What supports our healthy response
- Check in with our own body. Sensations and feelings are all signs for us. I notice when I feel a no to a question sometimes there can be a subtle tension in my solar plexus area. This goes when I acknowledge and speak my no. It may be that your body shows you other signs, such as a change in your breathing, tiredness, or headache. These are all important signals to listen to, and to act on.
- Take time to pause. It can really help to just take a breath before giving a response. For me when I do this I feel an opportunity to respond from my whole self, rather than just my thinking mind, which can definitely be too quick to respond at times! It may be that we’re not ready to make a decision and need more time to go away and come back to the subject, that’s OK too.
- Having a useful statement. I notice hearing myself recently sometimes say “I don’t want to over-commit”. I realise that’s a useful statement, which happens to be true, but also gives more information to the other whilst creating a safe boundary for myself. There could be other useful statements to help navigate, what might yours be?
- Reflect. Do I really want this? Am I just trying to please the other? Maybe I need more information first? Am I ready to answer now?
- Practice. We all grew up with conditioning from our family, culture, education… We may not have felt able to say no in some of the arenas in our life in the past. Certainly as babies we were ill-equipped, so from that point of view we’ve all gone along with to some degree. We can practice saying no for it to become a new accessible habit.
- No need to explain. Sometimes we take away from the clarity and power of our no by over-explaining. It may be enough to simply say no.
- You may think you know, but you don’t know how another will response until they do.
- You are not responsible for the other person’s response or reaction.
- You are responsible for your own reaction or response.
- Yes, it can feel vulnerable to say no.

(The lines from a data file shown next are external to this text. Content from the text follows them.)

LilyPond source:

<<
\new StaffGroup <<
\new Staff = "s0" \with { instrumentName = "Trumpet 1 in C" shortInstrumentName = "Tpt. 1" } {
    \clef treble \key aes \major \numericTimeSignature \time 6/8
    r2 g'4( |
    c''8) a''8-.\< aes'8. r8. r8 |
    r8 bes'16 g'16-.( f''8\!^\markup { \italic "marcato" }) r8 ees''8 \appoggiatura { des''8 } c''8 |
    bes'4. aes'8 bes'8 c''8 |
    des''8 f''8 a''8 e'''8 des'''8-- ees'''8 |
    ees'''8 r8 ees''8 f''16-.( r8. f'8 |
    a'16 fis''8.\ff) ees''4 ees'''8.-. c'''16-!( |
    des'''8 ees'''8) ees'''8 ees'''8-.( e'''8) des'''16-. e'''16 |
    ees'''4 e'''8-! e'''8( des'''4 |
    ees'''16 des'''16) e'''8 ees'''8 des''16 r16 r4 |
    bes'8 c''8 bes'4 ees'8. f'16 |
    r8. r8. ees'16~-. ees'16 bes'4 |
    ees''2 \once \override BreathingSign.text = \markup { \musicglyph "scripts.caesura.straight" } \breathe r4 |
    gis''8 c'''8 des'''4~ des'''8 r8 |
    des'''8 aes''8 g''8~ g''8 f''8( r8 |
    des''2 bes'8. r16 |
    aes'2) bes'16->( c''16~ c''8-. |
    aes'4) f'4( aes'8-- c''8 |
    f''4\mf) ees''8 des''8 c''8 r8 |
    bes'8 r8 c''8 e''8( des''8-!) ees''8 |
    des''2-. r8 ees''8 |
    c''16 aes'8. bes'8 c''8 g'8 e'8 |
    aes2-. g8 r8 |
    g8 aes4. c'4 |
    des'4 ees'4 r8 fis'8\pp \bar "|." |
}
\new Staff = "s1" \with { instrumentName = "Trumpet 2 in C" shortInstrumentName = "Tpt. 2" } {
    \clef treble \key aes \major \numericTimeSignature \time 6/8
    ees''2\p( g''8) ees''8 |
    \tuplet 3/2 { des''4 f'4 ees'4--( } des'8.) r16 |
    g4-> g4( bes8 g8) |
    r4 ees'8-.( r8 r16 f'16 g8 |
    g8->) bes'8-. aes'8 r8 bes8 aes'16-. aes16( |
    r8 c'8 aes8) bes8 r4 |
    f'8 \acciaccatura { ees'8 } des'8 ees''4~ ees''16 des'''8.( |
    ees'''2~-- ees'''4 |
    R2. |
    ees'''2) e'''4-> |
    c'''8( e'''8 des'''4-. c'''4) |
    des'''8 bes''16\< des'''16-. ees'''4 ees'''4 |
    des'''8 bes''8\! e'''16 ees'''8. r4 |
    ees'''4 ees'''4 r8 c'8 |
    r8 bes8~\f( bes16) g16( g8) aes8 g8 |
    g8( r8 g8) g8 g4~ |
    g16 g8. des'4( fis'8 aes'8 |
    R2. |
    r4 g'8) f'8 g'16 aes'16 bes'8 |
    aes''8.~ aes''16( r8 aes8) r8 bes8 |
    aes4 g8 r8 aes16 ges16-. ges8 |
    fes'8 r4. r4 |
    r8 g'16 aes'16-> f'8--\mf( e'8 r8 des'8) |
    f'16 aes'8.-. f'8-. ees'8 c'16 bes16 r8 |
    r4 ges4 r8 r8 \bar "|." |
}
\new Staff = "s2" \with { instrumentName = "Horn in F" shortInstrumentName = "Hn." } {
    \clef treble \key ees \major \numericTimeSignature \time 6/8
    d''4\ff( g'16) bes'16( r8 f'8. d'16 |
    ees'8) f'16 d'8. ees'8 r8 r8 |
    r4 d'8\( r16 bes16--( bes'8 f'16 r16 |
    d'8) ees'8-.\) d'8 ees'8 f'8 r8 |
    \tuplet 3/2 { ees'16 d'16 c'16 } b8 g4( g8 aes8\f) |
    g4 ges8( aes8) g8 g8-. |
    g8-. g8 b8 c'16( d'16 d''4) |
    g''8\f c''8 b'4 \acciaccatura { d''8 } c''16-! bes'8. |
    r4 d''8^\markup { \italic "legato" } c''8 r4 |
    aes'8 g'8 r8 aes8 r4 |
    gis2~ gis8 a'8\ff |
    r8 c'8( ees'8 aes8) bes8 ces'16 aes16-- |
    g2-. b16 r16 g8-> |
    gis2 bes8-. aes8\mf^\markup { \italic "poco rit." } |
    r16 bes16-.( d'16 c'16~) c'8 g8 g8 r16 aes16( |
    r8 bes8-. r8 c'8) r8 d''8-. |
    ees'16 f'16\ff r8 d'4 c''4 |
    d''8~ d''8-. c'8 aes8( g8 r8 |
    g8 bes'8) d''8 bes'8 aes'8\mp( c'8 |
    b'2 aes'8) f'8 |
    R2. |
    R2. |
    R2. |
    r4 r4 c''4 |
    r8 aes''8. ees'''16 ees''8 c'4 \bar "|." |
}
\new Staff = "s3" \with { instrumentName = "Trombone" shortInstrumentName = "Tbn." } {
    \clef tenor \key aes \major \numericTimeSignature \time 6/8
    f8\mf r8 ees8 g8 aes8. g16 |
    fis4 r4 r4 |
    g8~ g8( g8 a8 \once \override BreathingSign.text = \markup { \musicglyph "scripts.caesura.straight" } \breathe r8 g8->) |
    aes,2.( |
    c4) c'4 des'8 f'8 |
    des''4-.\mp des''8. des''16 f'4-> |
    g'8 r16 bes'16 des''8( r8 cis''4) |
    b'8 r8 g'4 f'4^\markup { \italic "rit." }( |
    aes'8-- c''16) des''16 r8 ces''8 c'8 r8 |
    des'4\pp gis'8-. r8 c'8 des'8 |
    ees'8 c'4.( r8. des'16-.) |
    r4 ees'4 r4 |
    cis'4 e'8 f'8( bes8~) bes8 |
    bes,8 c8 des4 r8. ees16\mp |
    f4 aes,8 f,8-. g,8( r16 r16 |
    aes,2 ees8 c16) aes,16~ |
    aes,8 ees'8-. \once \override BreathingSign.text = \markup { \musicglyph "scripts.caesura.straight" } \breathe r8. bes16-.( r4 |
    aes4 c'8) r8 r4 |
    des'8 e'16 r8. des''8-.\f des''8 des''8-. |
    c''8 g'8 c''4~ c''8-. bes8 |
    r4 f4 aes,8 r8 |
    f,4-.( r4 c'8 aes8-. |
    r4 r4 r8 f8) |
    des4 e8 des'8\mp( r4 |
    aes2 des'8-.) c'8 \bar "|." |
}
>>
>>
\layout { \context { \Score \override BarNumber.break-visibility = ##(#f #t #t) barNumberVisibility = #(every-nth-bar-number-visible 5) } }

Academic Brené Brown says there’s no personal progress or creativity without vulnerability.
- By saying no you give others permission to do the same.
- When we take care of ourself we are more able to be with others more fully.
- Like any practice it does get easier!
A Game for two...
In some of "The Wheel of Consent" workshops I run there is a game we play to lighten up, yet practice the saying of “no”. You just need a friend and a sense of willingness to have a go…
Stand a comfortable distance in front of each other with eye contact.
Person A offers questions and invitations to person B. These can be anything, things person A may consider inciting, extraordinarily delicious, or downright uninviting! You never know how it will “land” for them anyway, right?
Eg: “Would you come for a walk with me in the park nearby?”...“I’d love to play with your hair in a gentle, sensual way, may I?”... “Please can I drag you down the stairs by your ankles?”
Person B’s job is simply to say “no” to every request and invitation. These no’s can be gentle, forthright, or even shouting like really stating a boundary. Just play with it! It’s great to have access to say no in various ways.
It is good to bring some lightness to the subject, partly because saying no may have negative connotations which I believe needs to change. Additionally we learn more easily with humour and enjoyment supporting the learning process, due to the release of neurotransmitters such as dopamine, serotonin and endorphins.
I can recommend an interesting book by Canadian physician Gabor Maté, “When The Body Says No." Through scientific research and real life accounts he speaks about how illness can develop in the body when we are unable to manage and state our own boundaries. If we don’t say no when we really need and want to it can have serious implications. Conversely by learning to say no appropriately we create a sense of personal empowerment and self-love, healthy boundaries and authenticity in relating, potentially deeper intimacy, and greater safety in our world. The ability to say no may be the most powerful step you can take in your personal growth.